What the task requires: Output the data below exactly. Leave nothing out.

Records:
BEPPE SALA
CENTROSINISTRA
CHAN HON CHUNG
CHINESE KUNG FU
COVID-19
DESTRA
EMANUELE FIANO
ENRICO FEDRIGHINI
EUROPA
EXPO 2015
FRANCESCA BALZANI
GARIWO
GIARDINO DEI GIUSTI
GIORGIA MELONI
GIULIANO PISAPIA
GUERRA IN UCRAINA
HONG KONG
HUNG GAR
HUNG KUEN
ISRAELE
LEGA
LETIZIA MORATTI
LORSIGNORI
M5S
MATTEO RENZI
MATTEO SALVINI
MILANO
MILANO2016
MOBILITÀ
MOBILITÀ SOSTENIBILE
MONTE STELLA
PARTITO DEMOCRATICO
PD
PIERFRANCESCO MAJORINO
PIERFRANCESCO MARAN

Answer below:
BEPPE SALA
CENTROSINISTRA
CHAN HON CHUNG
CHINESE KUNG FU
COVID-19
DESTRA
EMANUELE FIANO
ENRICO FEDRIGHINI
EUROPA
EXPO 2015
FRANCESCA BALZANI
GARIWO
GIARDINO DEI GIUSTI
GIORGIA MELONI
GIULIANO PISAPIA
GUERRA IN UCRAINA
HONG KONG
HUNG GAR
HUNG KUEN
ISRAELE
LEGA
LETIZIA MORATTI
LORSIGNORI
M5S
MATTEO RENZI
MATTEO SALVINI
MILANO
MILANO2016
MOBILITÀ
MOBILITÀ SOSTENIBILE
MONTE STELLA
PARTITO DEMOCRATICO
PD
PIERFRANCESCO MAJORINO
PIERFRANCESCO MARAN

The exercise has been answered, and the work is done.